Sosyete defileye gitmiş, ya dedikodu demiş. Pazartesi akşamı ünlü terzi Yıldırım Mayruk'un defilesindeydim. 'Maxi Couture 2023'e hikayeler' hadisesinin on üçüncü faslı. İki kılık bakarız, Terzi Yamağı Barbaros Şansal'la laflarız derken; yurdumun sosyetik ablaları bir ilke daha imza attı ki sormayın. Defile mefile hak getire. Ben böyle bir canlı canlı dedikodu görmedim. Mankenlerin gözünün içine baka baka çekiştirdiler. Demet Şener'in, Meltem Hakarar'ın, Merve İldeniz'in, Deniz Pulaş'ın, Sinem Güven'in falan yani. "Demet Şener'in hamile karnı çıkmışı mı?", "Ayy şunun selülitlerine bak ne biçim ha ha ha..." (Kendisi Madonna ya!) Tabii mankenlerden biri de duymuş, kuliste kudurmuş. Duymaz mı? Kulağının dibinde bağırılınca. Rezalet!
TELEVOLE MUHABBETİ...
O kadar kalkıp gelmişsin, bak şu kılık kıyafetlere yap üç beş yorum yanındaki kuş yuvası saçlı teyzeyle. Ne bileyim ben "Şu mavi elbise de pek şıkmış" ya da "Dikişleri beğenmedim" tonunda bir şeyler zırvala bari. Değsin geldiğine.

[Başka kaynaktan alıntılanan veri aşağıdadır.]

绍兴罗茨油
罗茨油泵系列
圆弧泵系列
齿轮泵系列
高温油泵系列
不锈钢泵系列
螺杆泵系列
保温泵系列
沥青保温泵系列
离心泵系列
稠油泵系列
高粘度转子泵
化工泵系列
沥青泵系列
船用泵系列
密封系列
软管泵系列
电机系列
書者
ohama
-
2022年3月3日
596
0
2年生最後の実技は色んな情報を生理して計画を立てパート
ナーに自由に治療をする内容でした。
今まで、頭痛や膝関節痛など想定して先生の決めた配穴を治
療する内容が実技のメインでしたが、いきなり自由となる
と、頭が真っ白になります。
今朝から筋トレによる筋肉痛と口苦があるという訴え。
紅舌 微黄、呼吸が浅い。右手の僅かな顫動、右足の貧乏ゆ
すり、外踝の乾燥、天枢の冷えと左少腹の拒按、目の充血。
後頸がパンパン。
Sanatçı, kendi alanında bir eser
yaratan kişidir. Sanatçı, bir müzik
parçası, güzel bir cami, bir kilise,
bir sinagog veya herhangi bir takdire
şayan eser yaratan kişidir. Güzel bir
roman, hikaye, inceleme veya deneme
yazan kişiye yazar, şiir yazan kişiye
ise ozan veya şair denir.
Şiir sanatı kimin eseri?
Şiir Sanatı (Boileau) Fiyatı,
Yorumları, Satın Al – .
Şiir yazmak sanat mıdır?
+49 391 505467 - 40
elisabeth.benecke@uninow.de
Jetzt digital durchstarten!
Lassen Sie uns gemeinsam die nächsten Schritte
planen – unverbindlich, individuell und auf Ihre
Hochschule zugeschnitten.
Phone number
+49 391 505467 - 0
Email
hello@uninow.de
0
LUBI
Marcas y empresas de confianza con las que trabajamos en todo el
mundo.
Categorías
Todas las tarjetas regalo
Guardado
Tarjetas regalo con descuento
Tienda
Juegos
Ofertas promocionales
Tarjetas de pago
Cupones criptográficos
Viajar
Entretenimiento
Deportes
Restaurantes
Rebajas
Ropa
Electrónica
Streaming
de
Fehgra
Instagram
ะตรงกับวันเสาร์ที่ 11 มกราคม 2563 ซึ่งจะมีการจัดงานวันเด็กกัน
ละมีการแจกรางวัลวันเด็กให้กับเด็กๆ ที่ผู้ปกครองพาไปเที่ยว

Sarmışlar televole muhabbetine... Defilenin seyircilerini çek, yayınla. "Biz Evleniyoruz" (sonra üç vakte kadar boşanıyoruz) ahalisi halt etsin valla. Orta yaş üstü hanımlar dizim dizim sandalyelere dizilmişler. Kiminin elinde mini pervanesi (yelpaze out sanırım) serinliyor. Kimi uzaktaki arkadaşına el sallıyor. Tanıdıklarla şap şup öpüşülüyor. Sonraaaa; röfleli saçlar ve ördek dudaklar yüzde doksan aynı. Hadi onu geçtim, bu ablaları evden çıkmadan baştan aşağı spreyliyorlar mı yahu? Ay kadıncağızların sağdan sola dönmesi bile olay. Dönemiyorlar, gülemiyorlar, mimik yapamıyorlar. Şey gibiler şey... Hah! Dondurulmuş jumbo karides gibi. Kaynar suda haşlamak lazım. Defileye dönersek bana pek retro geldi. Barbaros Şansal "Elbiseler son derece çağdaş günümüz Türkiye'sine ağır gelecek modeller, müthiş işçiliğin ender örnekleri. Ben geleceğe klasikleri armağan ediyorum" buyurdu. Ki buyurur. Barbaros'tur, bildiği vardır. Ben Meltem Hakarar'ın giydiği turuncu tuvalete ve Özge Ulusoy'un taşıdığı İspanyol elbiseye bayıldım. Bu arada dedikodu gibi olmasın.Cidden merak ettim ve Barbaros'a sordum "Mankenlerin ciltleri niye bu kadar kötü?" Pütür pütürdü çoğunun yanakları. Barbaros bunu yanlış beslenmeye, her gün yapılan makyaja ve düzensiz hayata bağladı. Mesela, kızlar akşamki defile için sabah beşte uyanıp yedide provaya gelmişler. Yaaa bir de mankenliği kolay zannedersiniz. Pes!
'MAYO BİLE GİYERİM'
Aman atlamayalım; Julia pek dişiydi podyumda. Merve İldeniz de mayo giydi. Defileden sonra sordum tabii "Ne iş Merve mayo falan?" Eski mankenler geçen yıl Mayruk defilesinde çocuklarıyla podyuma çıkınca çok sevinmişler. Kuliste "Sen ne dikersen giyeriz" topuna girilince Merve de mayo dikmediğini düşünerek "Mayo bile giyerim" demiş. Yıldırım Mayruk da dikivermiş. "Kırk yaşına gelince yaşlılığa doğru ilerlediğini hissediyorsun. Ben ölmedim. Hala mayo giyebilirim demek istiyorsun ama içinde kaybolmadan tabii" diyor Merve. Barboros Şansal da 15 Ocak'ta Habertürk'te 'İronik, politik ve erotik' bir programa başlayacakmış. Adı 'Toplu İğne'. İlk programda da Çelik Erişçi ve boşandığı Buket Saygı'yla yatağa girip sohbet edecekmiş. Hadi hayırlısı!